Thursday, 9 July 2020

Sir John Stanhope Arkwright (1872–1954) – British writer, poet, barrister, politician and hymn writer

Author of the hymn 'O Valiant Hearts' which written to honour the war dead of the First World War.

With thanks to Geoff Harrison for finding this poet.

John Stanhope Arkwright was born at 11 Lowndes Street, London, UK on 10th July 1872, the only son of four children born to John Hungerford Arkwright (1833–1905), landowner and lord lieutenant of Herefordshire, of Hampton Court, Leominster, Herefordshire and his wife, Charlotte Lucy Arkwright, nee Davenport.

John was the great-great grandson of the cotton-spinning industrialist Sir Richard Arkwright.  Educated at Eton and Christ Church, Oxford, where he won the Newdigate Prize for English Poetry in 1895, in the 1900 general election John was elected as MP for Hereford, a position he served in until his resignation in 1912.  In April 1902 he was appointed private secretary (unpaid) to Gerald Balfour, President of the Board of Trade.

In 1905, John maried Helen Mariel Stephanie Robinson and the couple had a son John Richard Steven, born in 1907.

In 1934 he was knighted and made an Honorary Freeman of the City of Hereford. John became Chief Steward of the City of Hereford - he died in Kington, Herefordshire in 1954.

O valiant hearts who to your glory came
Through dust of conflict and through battle flame;
Tranquil you lie, your knightly virtue proved,
Your memory hallowed in the land you loved.

Proudly you gathered, rank on rank, to war
As who had heard God’s message from afar;
All you had hoped for, all you had, you gave,
To save mankind—yourselves you scorned to save.

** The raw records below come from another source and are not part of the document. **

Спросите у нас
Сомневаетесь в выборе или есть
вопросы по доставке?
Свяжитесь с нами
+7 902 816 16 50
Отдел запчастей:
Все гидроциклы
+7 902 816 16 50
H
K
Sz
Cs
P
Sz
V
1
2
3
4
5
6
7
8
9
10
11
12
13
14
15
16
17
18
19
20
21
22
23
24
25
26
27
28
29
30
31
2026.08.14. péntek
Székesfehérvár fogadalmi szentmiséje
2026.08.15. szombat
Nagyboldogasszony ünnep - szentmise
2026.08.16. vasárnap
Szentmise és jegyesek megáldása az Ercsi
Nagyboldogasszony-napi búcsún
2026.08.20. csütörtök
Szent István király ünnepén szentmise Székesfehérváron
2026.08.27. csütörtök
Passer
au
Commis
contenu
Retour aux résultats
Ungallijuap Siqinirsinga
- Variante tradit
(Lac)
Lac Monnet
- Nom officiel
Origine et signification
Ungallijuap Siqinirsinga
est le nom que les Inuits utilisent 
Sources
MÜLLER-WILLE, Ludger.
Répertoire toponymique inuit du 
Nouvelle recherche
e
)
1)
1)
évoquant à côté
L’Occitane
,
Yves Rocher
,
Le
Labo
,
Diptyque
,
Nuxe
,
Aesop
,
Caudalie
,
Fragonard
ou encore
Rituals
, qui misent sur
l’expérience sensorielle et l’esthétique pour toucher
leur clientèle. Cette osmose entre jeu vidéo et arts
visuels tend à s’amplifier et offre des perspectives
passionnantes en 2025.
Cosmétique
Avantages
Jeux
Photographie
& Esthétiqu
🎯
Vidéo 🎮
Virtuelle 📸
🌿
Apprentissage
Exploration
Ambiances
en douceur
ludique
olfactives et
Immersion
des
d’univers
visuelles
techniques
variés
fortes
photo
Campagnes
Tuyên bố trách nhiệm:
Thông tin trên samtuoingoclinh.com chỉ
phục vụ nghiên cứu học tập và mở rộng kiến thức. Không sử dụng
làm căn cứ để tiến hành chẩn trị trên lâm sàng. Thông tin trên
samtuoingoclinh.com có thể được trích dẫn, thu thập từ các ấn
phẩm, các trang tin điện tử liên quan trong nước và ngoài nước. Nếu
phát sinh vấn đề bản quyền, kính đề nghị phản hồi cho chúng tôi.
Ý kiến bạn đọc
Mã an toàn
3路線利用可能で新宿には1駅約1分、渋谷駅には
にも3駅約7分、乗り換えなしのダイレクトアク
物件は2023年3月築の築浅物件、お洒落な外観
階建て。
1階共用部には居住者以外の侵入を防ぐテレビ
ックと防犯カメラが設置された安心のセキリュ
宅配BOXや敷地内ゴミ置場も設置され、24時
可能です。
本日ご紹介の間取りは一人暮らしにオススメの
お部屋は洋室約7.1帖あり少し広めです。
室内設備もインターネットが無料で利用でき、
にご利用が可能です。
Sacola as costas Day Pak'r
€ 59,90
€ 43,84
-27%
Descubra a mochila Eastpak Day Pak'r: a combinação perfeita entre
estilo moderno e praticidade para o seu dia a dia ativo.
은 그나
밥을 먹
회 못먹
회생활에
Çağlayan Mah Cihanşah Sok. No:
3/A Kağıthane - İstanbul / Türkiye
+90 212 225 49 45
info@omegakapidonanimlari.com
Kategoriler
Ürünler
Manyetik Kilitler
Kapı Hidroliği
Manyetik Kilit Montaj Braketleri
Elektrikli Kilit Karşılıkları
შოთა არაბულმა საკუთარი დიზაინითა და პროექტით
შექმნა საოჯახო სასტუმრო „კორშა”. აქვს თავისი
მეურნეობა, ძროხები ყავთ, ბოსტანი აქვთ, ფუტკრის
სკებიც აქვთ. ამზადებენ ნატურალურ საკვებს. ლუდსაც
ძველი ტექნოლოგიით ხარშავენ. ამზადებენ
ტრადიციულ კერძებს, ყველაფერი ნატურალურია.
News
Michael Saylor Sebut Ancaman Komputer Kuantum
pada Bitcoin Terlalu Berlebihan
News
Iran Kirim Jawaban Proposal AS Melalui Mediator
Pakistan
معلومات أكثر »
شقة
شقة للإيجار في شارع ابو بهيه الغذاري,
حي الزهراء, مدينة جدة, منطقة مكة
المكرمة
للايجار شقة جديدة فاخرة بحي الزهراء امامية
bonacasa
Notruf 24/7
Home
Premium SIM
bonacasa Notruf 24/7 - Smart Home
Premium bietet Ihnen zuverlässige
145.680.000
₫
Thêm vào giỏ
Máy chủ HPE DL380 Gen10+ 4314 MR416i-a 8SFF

Splendid you passed, the great surrender made;
Into the light that nevermore shall fade;
Deep your contentment in that blest abode,
Who wait the last clear trumpet call of God.

Long years ago, as earth lay dark and still,
Rose a loud cry upon a lonely hill,
While in the frailty of our human clay,
Christ, our Redeemer, passed the self same way.

Still stands His cross from that dread hour to this,
Like some bright star above the dark abyss;
Still, through the veil, the Victor’s pitying eyes
Look down to bless our lesser Calvaries.

These were His servants, in His steps they trod,
Following through death the martyred Son of God:
Victor, He rose; victorious too shall rise
They who have drunk His cup of sacrifice.

O risen Lord, O Shepherd of our dead,
Whose cross has bought them and whose staff has led,
In glorious hope their proud and sorrowing land
Commits her children to Thy gracious hand.

John’s WW1 collection was entitled “The Supreme Sacrifice and Other Poems in Time of War” (Skefington, 1919).

Sources:

https://hymnary.org/person/Arkwright_John
Catherine W. Reily “English Poetry of the First World War: A Bibliography” (St. Martin’s Press, New York, 1978) p. 42.